Se a cidade não estruturou um espaço de memória sólida, isso se deve, em parte, à natureza de suas transformações históricas. No ciclo do café, era um entreposto de escoamento agrícola. Com o declínio dessa economia, ficou em uma espécie de suspensão até a explosão do petróleo na Bacia de Campos, nos anos 1970. Essa transição abrupta não permitiu um desenvolvimento linear da identidade urbana. Como Guattari e Deleuze sugerem, as relações sociais inscritas no território se estratificam, mas em Macaé muitas dessas inscrições foram substituídas antes mesmo de serem absorvidas.
O resultado é uma cidade onde a história recente não se enraizou o suficiente para ser identitária. O que define Macaé hoje? É um nó em uma rede de fluxos globais, um ponto de conexão entre mercados de energia, trabalho e tecnologia. Mas o pertencimento local, essencial para consolidar um espaço de memória, ainda é difuso. As novas gerações transitam por um território onde os vestígios históricos não contam uma narrativa única, mas sim múltiplas versões fragmentadas.
Se a identidade de Macaé não pode ser extraída apenas dos ciclos econômicos que a transformaram, onde então encontrá-la? Talvez na própria lógica rizomática das redes urbanas contemporâneas. Em vez de tentar fixar um título definitivo – como "Capital do Petróleo" ou "Capital da Energia" –, a cidade poderia reconhecer sua identidade na fluidez, na adaptação, na inovação constante. O desafio seria, então, criar mecanismos para que essa mobilidade não apague as memórias, mas as transforme em um patrimônio vivo, capaz de se renovar sem se dissipar.

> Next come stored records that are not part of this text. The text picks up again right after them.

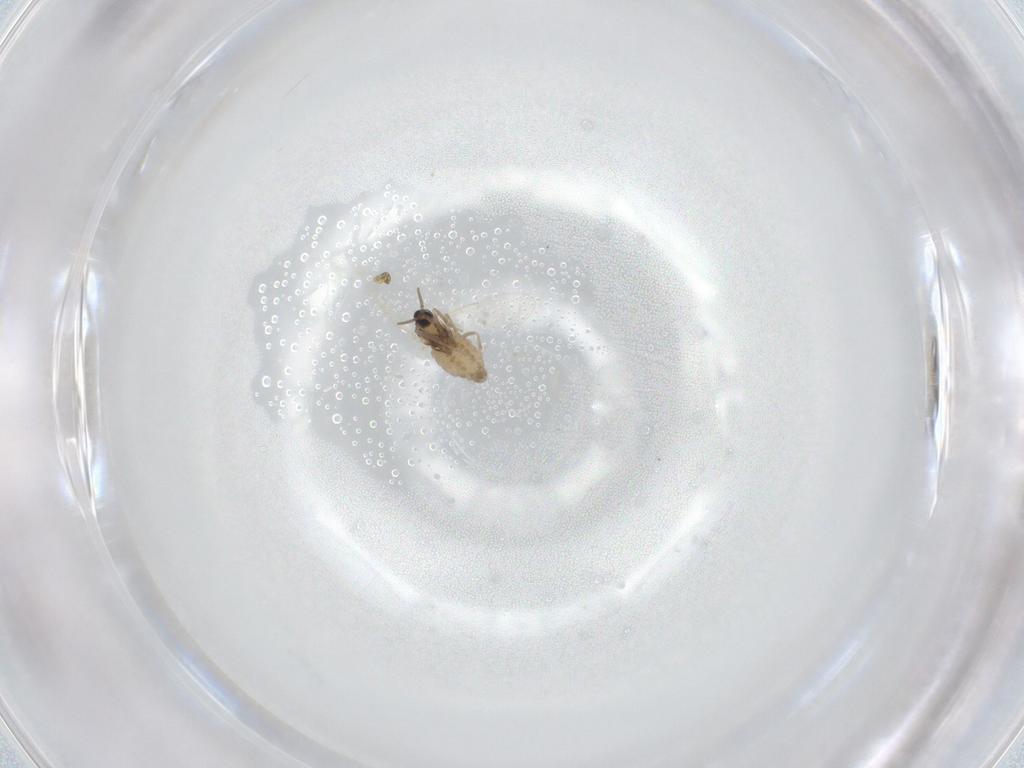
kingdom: Animalia
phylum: Arthropoda
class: Insecta
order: Diptera
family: Cecidomyiidae
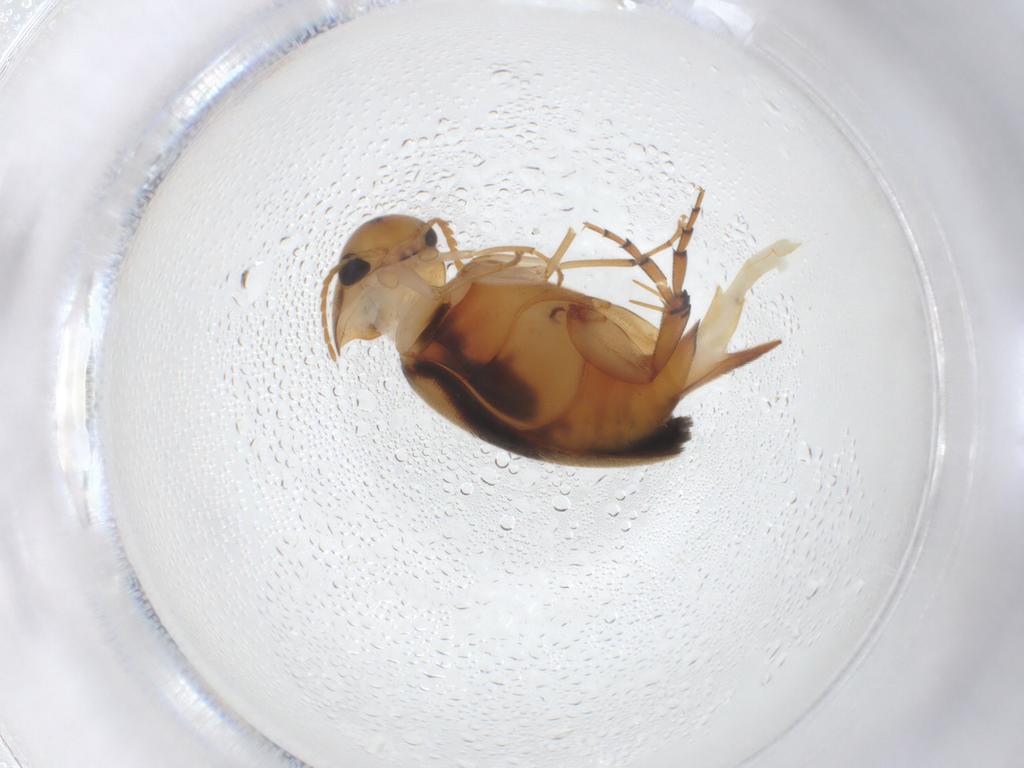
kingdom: Animalia
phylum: Arthropoda
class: Insecta
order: Coleoptera
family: Mordellidae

Em um mundo cada vez mais desterritorializado, como diria Flusser, talvez a verdadeira identidade de Macaé esteja justamente na capacidade de se reinventar sem se perder. Mas para isso, precisará aprender a contar sua própria história – não apenas como uma sucessão de ciclos econômicos, mas como uma experiência urbana e social que transcenda o tempo.